DARRINGTON, Wash. (TheBlaze/AP) — As the search for Washington state mudslide victims entered its fifth day Wednesday, rescuers and residents at the scene brought back tales of heroism, loss and the dangers that remain. Here are a few of their stories:
One of the most heartbreaking stories involves a married couple who were in their living room reading the newspaper in twin recliners Saturday morning when suddenly the trees outside began to shake and they heard a loud noise.
That’s when Linda and Gary “Mac” McPherson’s morning turned into a nightmare.
A wall of mud, rock and trees ripped their home from its foundation and carried it at least 150 feet. Mac McPherson was trapped, his leg pinned by a beam, but able to breathe.
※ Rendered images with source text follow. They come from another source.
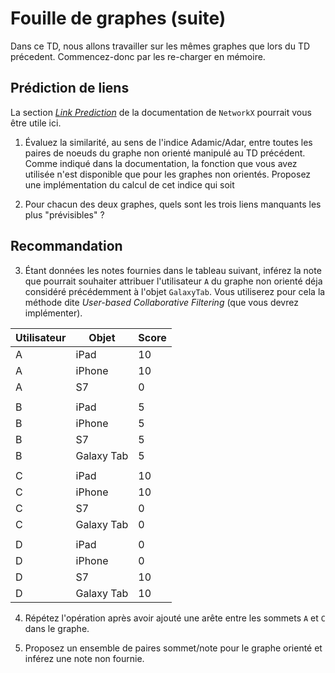 # Fouille de graphes (suite)

Dans ce TD, nous allons travailler sur les mêmes graphes que lors du TD précedent. Commencez-donc par les re-charger en 
mémoire.

## Prédiction de liens

La section [_Link Prediction_](http://networkx.readthedocs.io/en/latest/reference/algorithms/link_prediction.html) de
la documentation de `NetworkX` pourrait vous être utile ici.

1. Évaluez la similarité, au sens de l'indice Adamic/Adar, entre toutes les paires de noeuds du graphe non orienté
manipulé au TD précédent. Comme indiqué dans la documentation, la fonction que vous avez utilisée n'est disponible que 
pour les graphes non orientés. Proposez une implémentation du calcul de cet indice qui soit 

2. Pour chacun des deux graphes, quels sont les trois liens manquants les plus "prévisibles" ?

## Recommandation

3. Étant données les notes fournies dans le tableau suivant, inférez la note que pourrait souhaiter attribuer 
l'utilisateur `A` du graphe non orienté déja considéré précédemment à l'objet `GalaxyTab`. Vous utiliserez pour cela la 
méthode dite _User-based Collaborative Filtering_ (que vous devrez implémenter).

| Utilisateur | Objet      | Score |
| ----------- | ---------- | ----- |
| A           | iPad       | 10    |
| A           | iPhone     | 10    |
| A           | S7         | 0     |
|             |            |       |
| B           | iPad       | 5     |
| B           | iPhone     | 5     |
| B           | S7         | 5     |
| B           | Galaxy Tab | 5     |
|             |            |       |
| C           | iPad       | 10    |
| C           | iPhone     | 10    |
| C           | S7         | 0     |
| C           | Galaxy Tab | 0     |
|             |            |       |
| D           | iPad       | 0     |
| D           | iPhone     | 0     |
| D           | S7         | 10    |
| D           | Galaxy Tab | 10    |

4. Répétez l'opération après avoir ajouté une arête entre les sommets `A` et `C` dans le graphe.

5. Proposez un ensemble de paires sommet/note pour le graphe orienté et inférez une note non fournie.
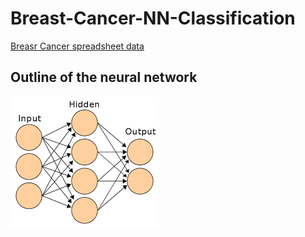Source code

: # Breast-Cancer-NN-Classification
[Breasr Cancer spreadsheet data](https://drive.google.com/file/d/1HQqUCF23fihnE3aCbx2MNPmER9o_If_m/view?pli=1)

## Outline of the neural network
![pic](https://github.com/kayikalvin/Breast-Cancer-NN-Classification/blob/main/neaural%20network.png)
He found a stick and began to dig out.
Friends spotted him and began to help. McPherson, 78, told them to leave him and find his wife. The body of 68-year-old Linda, a former librarian and school board member, was found nearby.
Now out of the hospital, McPherson recalled his efforts to dig out and added, “I kept yelling at Linda to dig.”
He’s not sure how he’ll start over.
“Ain’t no way in hell I’ll ever build a house under a mountain again, especially not that mountain,” he said.
Watch McPherson’s emotional interview:
Source: The Seattle Times, The New York Times, KOMO-TV.
Robin Youngblood and another woman were the first of 16 people to be rescued by helicopter after Saturday’s slide. Responders found them caked in mud from head to toe and perched on part of a roof floating in 3 feet of water.
Youngblood described the disaster Wednesday, saying she was in her home when she heard a noise and looked outside to see a 20-foot wall of mud coming straight toward her.
“The whole thing was over in 30 seconds,” she said. “It was like being hit by a 747.”
She and the unidentified woman clung to the roof, which acted as a life preserver, and waved to a rescue helicopter. They were hypothermic when the chopper approached.
Snohomish County Crew Chief Randy Fay said the women and other survivors were immobilized by what he described as “walking shock.”
Youngblood was able to salvage a painting of a Native American figure, and asked Fay as she was hoisted into the helicopter to save it.
“That’s all she’s got left,” Fay said. “I’m so glad I could do that.”
While that first helicopter rescue was underway, the crew spotted a young child alone, partially sunken in mud with nothing and nobody around him.
Two men on the ground also saw the boy, 4-year-old Jacob Spillers, and one was able to work his way through the deep, sucking muck to reach him, Fay said.
Less than an hour earlier, Jacob was home with his father and three siblings when the mudslide struck. His mother, Jonielle Spillers, was at work.
The helicopter hovered over the child and man, while Fay jumped out onto a nearby mound. He assisted the man in moving Jacob to him and onto the helicopter.
The man tried to walk back through the debris field but started sinking again, so the helicopter crew rescued him too.
Jacob was able to reunite with his mother, but his other family members are still missing.
“The good news is, mom and kid are back together, so that’s what you hang on to,” Fay said.
About 200 people shared hugs and tears while singing “Amazing Grace” in a vigil for the people lost in the mudslide.
Some of those gathered Tuesday evening at Legion Park in Arlington said they wanted to help but had nowhere else to go to lend a hand. Many held candles and prayed.
Pastor Chad Blood of the Lifeway Foursquare Church said the vigil demonstrated hope and that the community is standing with the victims.
The slide’s destruction has cut off the main route for residents of the logging community of Darrington. Washington Highway 530 is one of a handful of east-west roadways in the northern part of the state.
It passes the mill, the town’s major economic driver, as well as businesses in Seattle’s suburbs where some residents work. The highway could be closed for weeks or months, leaving residents to face increasing drive times and gas costs as they navigate the detour through the mountains.
“Some of us are coming back to earth to a certain degree. We’re all – it’s a huge challenge for the folks here,” Mayor Dan Rankin said. “And I keep on reminding us all that this isn’t this week, this isn’t next week, this is going to impact us for months and years to come.”
Sue Ann Campbell has been taking care of seven horses that were left homeless after the mudslide. She said she’s worried about access to feed for the livestock that live in the farms around the area.